Composing Fexprs Preserves Short-circuit Evaluation.

; One of the well known advantages of special operators over
; functions is that special operators apply "short-cuirciting".
; For example, operator "and" that evaluates
;  (and (= 1 1) (= 2 2) (= 3 4) (= 5 (slow-function 6)))
; will never evaluate clause (= 5 (slow-function 6)). Instead,
; after (= 3 4) is recognized to be false, there is no theoretical
; possibility that whole expression evaluates to true, and
; nil is returned without evaluating other clauses.
; This is significant difference between operators and functions.
; If "and" was defined as function, all clauses would be evaluated
; first, and then passed to the operator "and."
; Only today I came to idea to test whether operator compose I
; defined few days ago, which can be applied on fexprs as well as
; on functions, preserves short-circuiting.
; I'll test it by defining two well known logical operators,
; nor and nand.

(set 'nor (compose not or))
(set 'nand (compose not and))

; Let us test whether 'nor' and 'nand' preserve short-circuit
; evaluation.

(nand (println "this should be done ")
      (println "and this should be done")
      (println (setf j nil))
      (println "but this shouldn't be done"))

; this should be done
; and this should be done
; nil

(println "---")

(nor (println (= 1 2))
     (println (= 1 3))
     (println "and something different")
     (println "this shouldn't be done"))
; ---
; nil
; nil
; and something different

; Everything works. Beautiful, isn't it?


Bad weather in Croatia.


  1. Really bad weather :(

    compose() is a good enough approach to make code shorter, I like it :)

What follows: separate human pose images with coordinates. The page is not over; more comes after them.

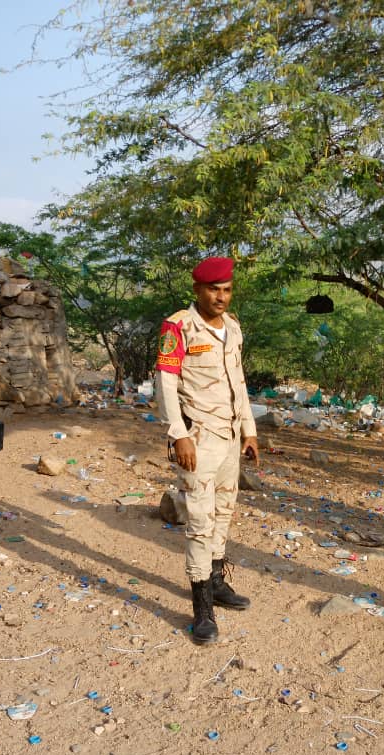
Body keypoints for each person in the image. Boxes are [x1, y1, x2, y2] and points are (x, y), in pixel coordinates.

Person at [155, 256, 259, 645]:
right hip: (197, 440)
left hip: (230, 439)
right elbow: (165, 385)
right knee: (199, 520)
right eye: (214, 289)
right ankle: (201, 609)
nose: (221, 296)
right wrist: (178, 435)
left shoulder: (232, 328)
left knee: (224, 510)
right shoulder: (178, 327)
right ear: (197, 290)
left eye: (227, 289)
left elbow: (240, 382)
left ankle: (216, 581)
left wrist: (249, 430)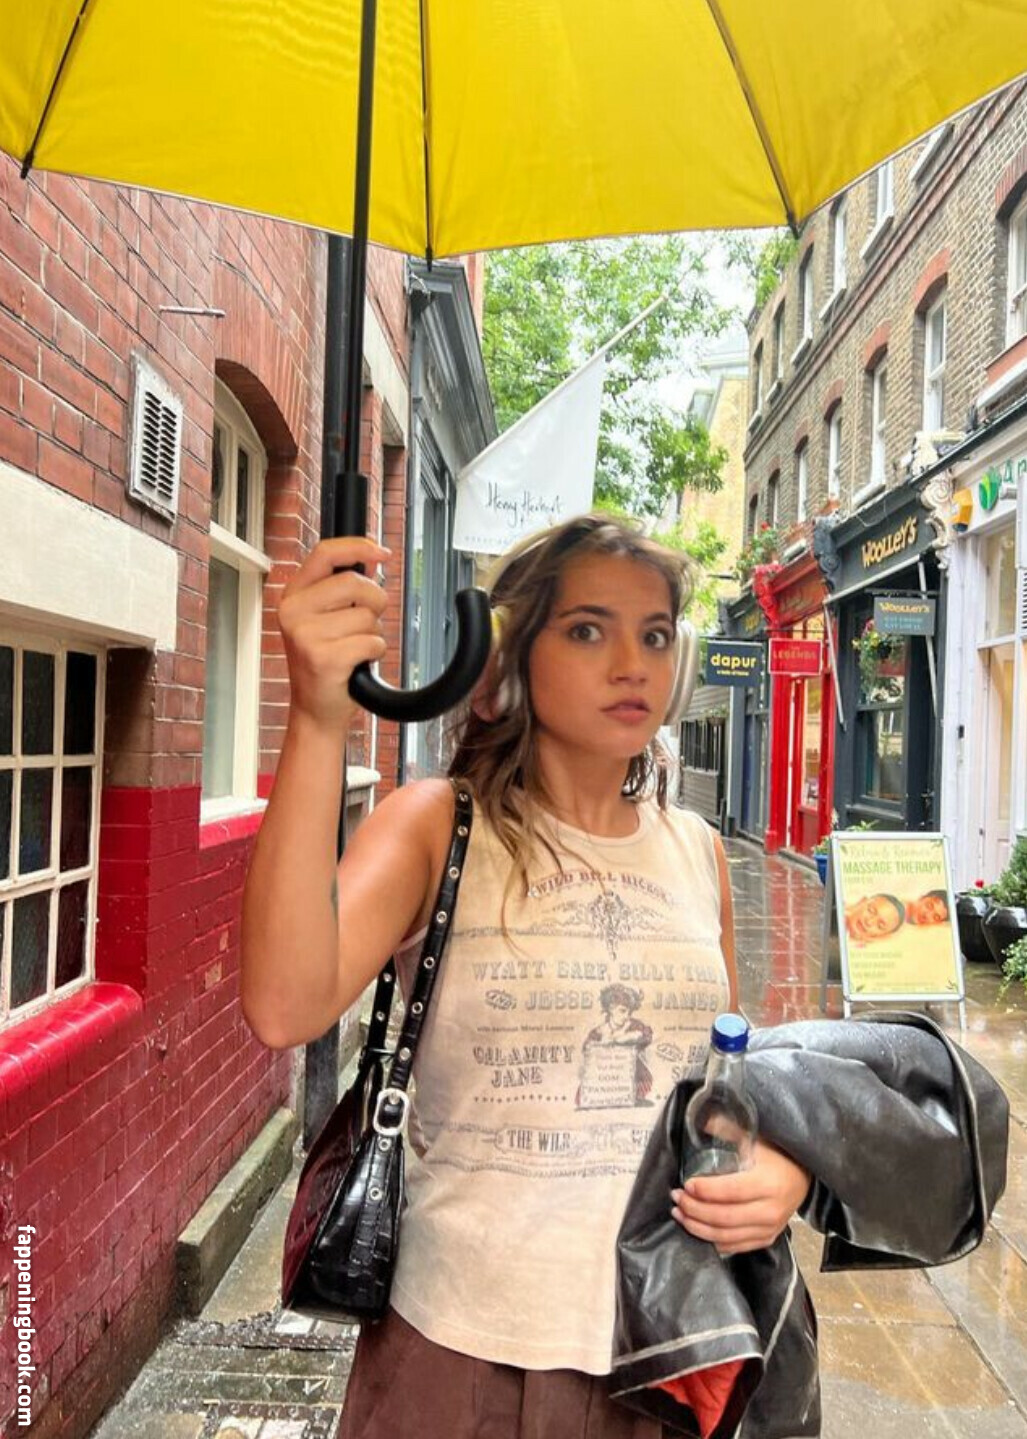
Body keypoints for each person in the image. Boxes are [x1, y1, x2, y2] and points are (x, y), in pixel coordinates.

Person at [241, 514, 811, 1439]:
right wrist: (314, 720)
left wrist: (774, 1174)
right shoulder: (435, 824)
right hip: (461, 1355)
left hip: (663, 1354)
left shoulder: (698, 851)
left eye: (653, 635)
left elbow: (718, 1091)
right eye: (587, 629)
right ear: (507, 659)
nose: (630, 663)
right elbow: (282, 1003)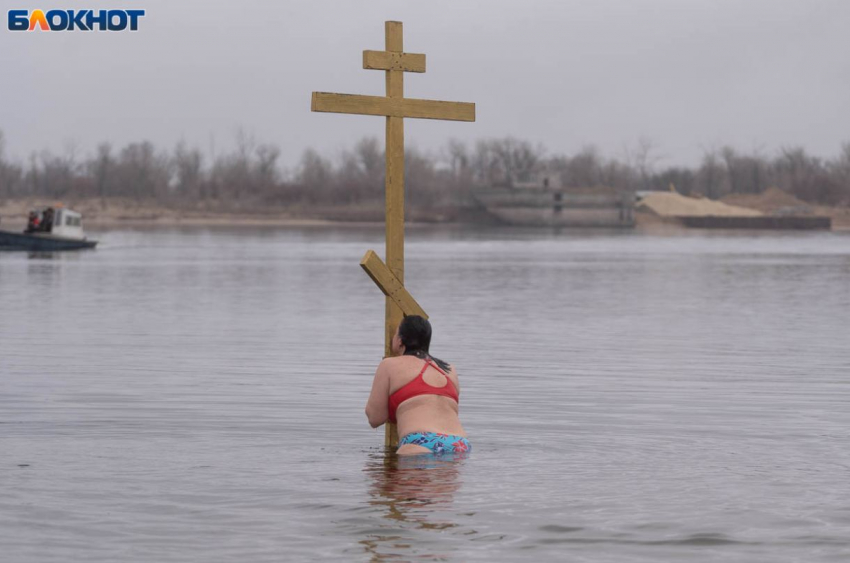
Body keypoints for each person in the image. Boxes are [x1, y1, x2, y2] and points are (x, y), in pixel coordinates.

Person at [365, 315, 469, 455]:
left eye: (395, 333)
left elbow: (375, 418)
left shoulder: (389, 365)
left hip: (419, 442)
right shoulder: (449, 369)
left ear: (400, 341)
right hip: (459, 443)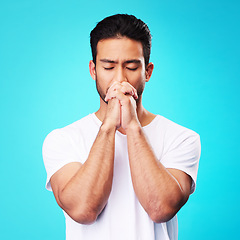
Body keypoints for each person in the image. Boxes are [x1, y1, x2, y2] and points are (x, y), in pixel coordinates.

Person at [42, 14, 201, 240]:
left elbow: (161, 209)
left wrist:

  2. Actually, it is not that bad weather if one sits in the bar, drink tea and rum, and watch the world through windows. I have another similar function, it is "increase-order". On that way I can increase order of functions, so these can apply on other functions. For example, I can define +f

    (setf +f (increase-order +))

    and +f will add functions, not numbers.

    ((+f sin cos) x) ==> (+ (sin x) (cos x))

    It was one of my first posts, so maybe it doesn't work any more - Newlisp changed, but version in my library works.

  3. Blogger Wolverrum said...

    As I understanding increasOrder properly it has type:
    increaseOrder :: (b->c) -> ((a->b) -> (a->c))

    At least above I was able to create using C#2 :)

    FuncX<FuncX<A, B>, FuncX<A, C>> Up< B, C>(FuncX<B, C> fn)
    {return delegate(FuncX<A, B> h) {
    return Compose(h, fn); }; }